AC Mitigation for Pipelines and CP Systems
AC mitigation reduces hazardous or damaging AC effects while preserving the intended DC behavior of the cathodic protection system.
Mitigation Goals
AC mitigation may be designed for personnel safety, coating protection during faults, AC corrosion control, equipment protection, or a combination of those objectives. The design goal must be defined before selecting hardware.
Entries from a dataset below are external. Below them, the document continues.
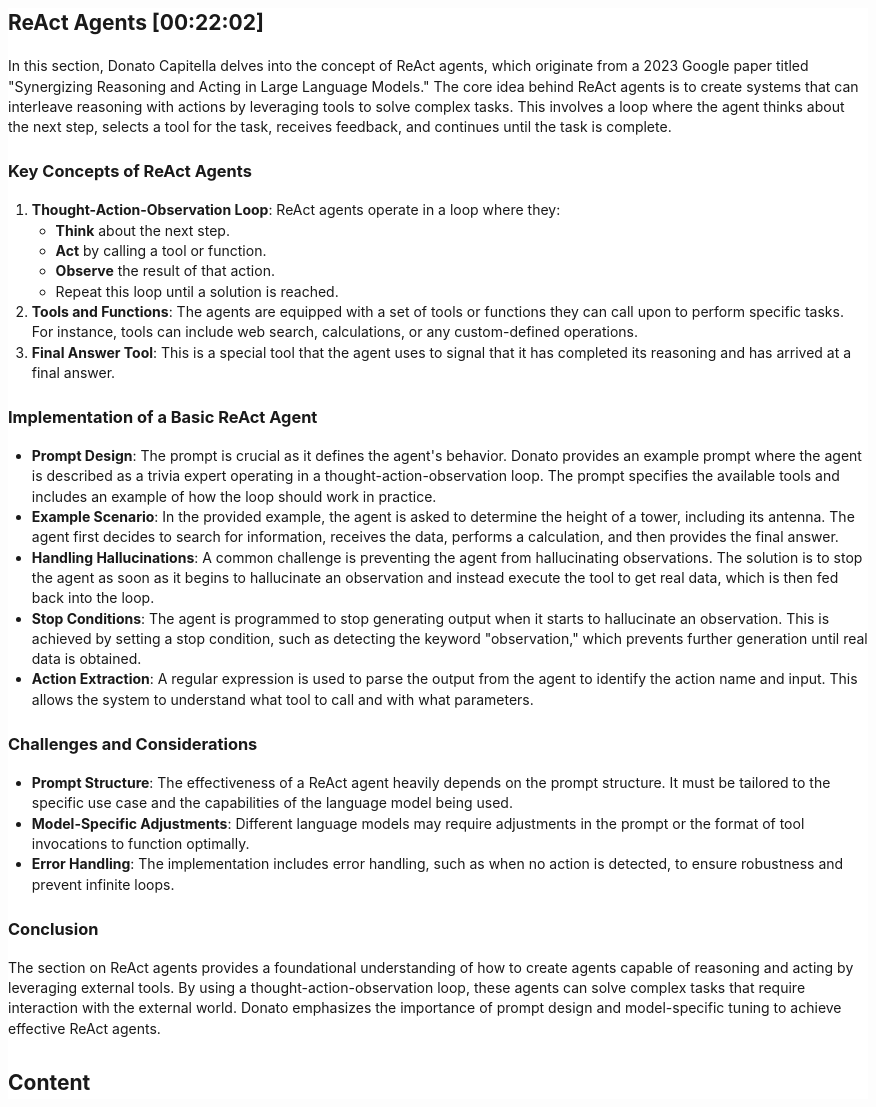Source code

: ## ReAct Agents [00:22:02]
In this section, Donato Capitella delves into the concept of ReAct agents, which originate from a 2023 Google paper titled "Synergizing Reasoning and Acting in Large Language Models." The core idea behind ReAct agents is to create systems that can interleave reasoning with actions by leveraging tools to solve complex tasks. This involves a loop where the agent thinks about the next step, selects a tool for the task, receives feedback, and continues until the task is complete.
### Key Concepts of ReAct Agents
1. **Thought-Action-Observation Loop**: ReAct agents operate in a loop where they:
   - **Think** about the next step.
   - **Act** by calling a tool or function.
   - **Observe** the result of that action.
   - Repeat this loop until a solution is reached.
2. **Tools and Functions**: The agents are equipped with a set of tools or functions they can call upon to perform specific tasks. For instance, tools can include web search, calculations, or any custom-defined operations.
3. **Final Answer Tool**: This is a special tool that the agent uses to signal that it has completed its reasoning and has arrived at a final answer.
### Implementation of a Basic ReAct Agent
- **Prompt Design**: The prompt is crucial as it defines the agent's behavior. Donato provides an example prompt where the agent is described as a trivia expert operating in a thought-action-observation loop. The prompt specifies the available tools and includes an example of how the loop should work in practice.
- **Example Scenario**: In the provided example, the agent is asked to determine the height of a tower, including its antenna. The agent first decides to search for information, receives the data, performs a calculation, and then provides the final answer.
- **Handling Hallucinations**: A common challenge is preventing the agent from hallucinating observations. The solution is to stop the agent as soon as it begins to hallucinate an observation and instead execute the tool to get real data, which is then fed back into the loop.
- **Stop Conditions**: The agent is programmed to stop generating output when it starts to hallucinate an observation. This is achieved by setting a stop condition, such as detecting the keyword "observation," which prevents further generation until real data is obtained.
- **Action Extraction**: A regular expression is used to parse the output from the agent to identify the action name and input. This allows the system to understand what tool to call and with what parameters.
### Challenges and Considerations
- **Prompt Structure**: The effectiveness of a ReAct agent heavily depends on the prompt structure. It must be tailored to the specific use case and the capabilities of the language model being used.
- **Model-Specific Adjustments**: Different language models may require adjustments in the prompt or the format of tool invocations to function optimally.
- **Error Handling**: The implementation includes error handling, such as when no action is detected, to ensure robustness and prevent infinite loops.
### Conclusion
The section on ReAct agents provides a foundational understanding of how to create agents capable of reasoning and acting by leveraging external tools. By using a thought-action-observation loop, these agents can solve complex tasks that require interaction with the external world. Donato emphasizes the importance of prompt design and model-specific tuning to achieve effective ReAct agents.

## Content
Common Mitigation Elements
| Element | Purpose |
|---|---|
| Gradient control mat | Reduces touch-and-step voltage around aboveground appurtenances. |
| Gradient control wire or zinc ribbon | Provides distributed grounding along affected pipeline sections. |
| Decoupling device | Passes AC or fault current while blocking or limiting DC current so CP is not shorted. |
| Surge protection | Protects insulating joints, equipment, and CP components from lightning or fault transients. |
| Grounding cell or sacrificial grounding | Provides AC grounding and may also participate in corrosion-control strategy depending on configuration. |
Design Cautions
- Grounding that reduces AC voltage can also drain CP current if not decoupled correctly.
- Mitigation equipment must be rated for steady-state, fault, and lightning conditions.
- AC voltage reduction alone does not automatically prove AC corrosion risk has been eliminated.
- Isolation devices may need surge protection where AC or lightning exposure exists.
- Post-installation testing is needed to confirm both AC mitigation and CP performance.